Debt as a way of building credit

Our credit score gives us spending power to sign up to services, buy products and take out new loans. One of the best ways to build credit is to take on debts and consistently pay monthly installments on time.

Regular loans and credit cards can help us to build credit over time – providing that we keep up with repayments. There is also the option of credit builder loans and credit builder cards, which are designed to build your credit score faster. If you have a low credit score or no credit score (if you’re young and have never taken on debts before), credit-builder loans and credit-builder cards can be a healthy form of borrowing. 

Just remember that if you miss a payment, you’ll do harm to your credit score. Therefore, any debt is only worth taking on if you can afford to pay it each month. 

Interest-free debt that you can afford

A reason why debt is best avoided in many cases is because you typically pay more in the long run as a result of interest fees. The worst types of debts are often low-credit loans and payday loans, because you can end up paying double the amount back in interest fees. 

Interest-free payment plans are a healthy form of debt, because you’re not paying anything extra. These include interest free credit cards, interest free loans and ‘buy now pay later’ schemes. They are a healthy alternative to loans with interest when paying for things like furniture, gifts, vacations, repairs and medical expenses – providing that you can afford them.

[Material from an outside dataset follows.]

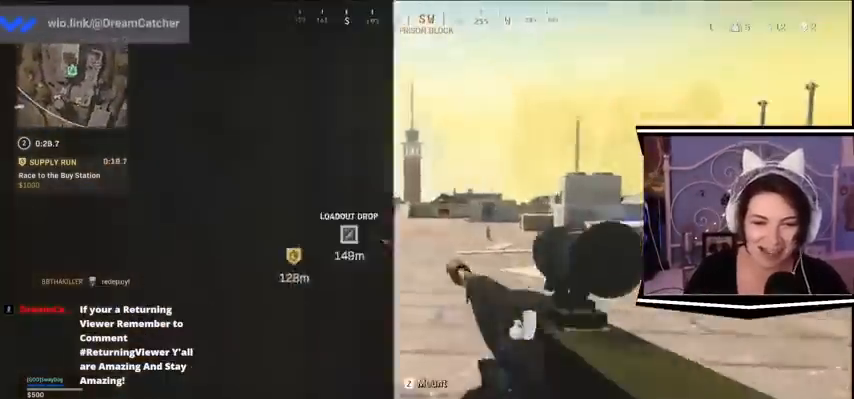
Gameplay with keyboard; each line is a JSON object with the keys held at the frame after it. "events" lists presses ("down") and releases ("up") of "a", "alt_l", "alt_r", "b", "c", "caps_lock", "ctrl_l", "ctrl_r", "d", "e", "escape", "f", "f1", "f10", "f11", "f12", "f2", "f3", "f4", "f5", "f6", "f7", "f8", "f9", "g", "h", "j", "k", "l", "m", "n", "q", "r", "return", "s", "shift_l", "shift_r", "space", "t", "tab", "u", "v", "w", "x", "y" and "z" between this image and that frame as [ms after this image, input, new state], when the widget could be followed in between. No other keys are recorded. Mouse input is not recorded.
{"keys": ["a", "d", "s"], "events": [[100, "a", "down"], [267, "d", "down"], [300, "a", "up"], [367, "a", "down"], [367, "s", "down"]]}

Interest-free debt that you cannot afford to pay back is not a healthy form of debt, and will usually just lead to further credit score harm and extra fees. Therefore you need to be realistic about what you can accommodate into your monthly budget. ‘Buy now pay later’ installment plans are generally best reserved for relatively small purchases or emergency costs. 

Conclusion

Debt can be healthy providing that it is either a form of investment, a way of building credit or an affordable interest-free solution. Just make sure that you are confident about your ability to pay back these debts – otherwise you are likely to undo any potential benefits that these debts may have.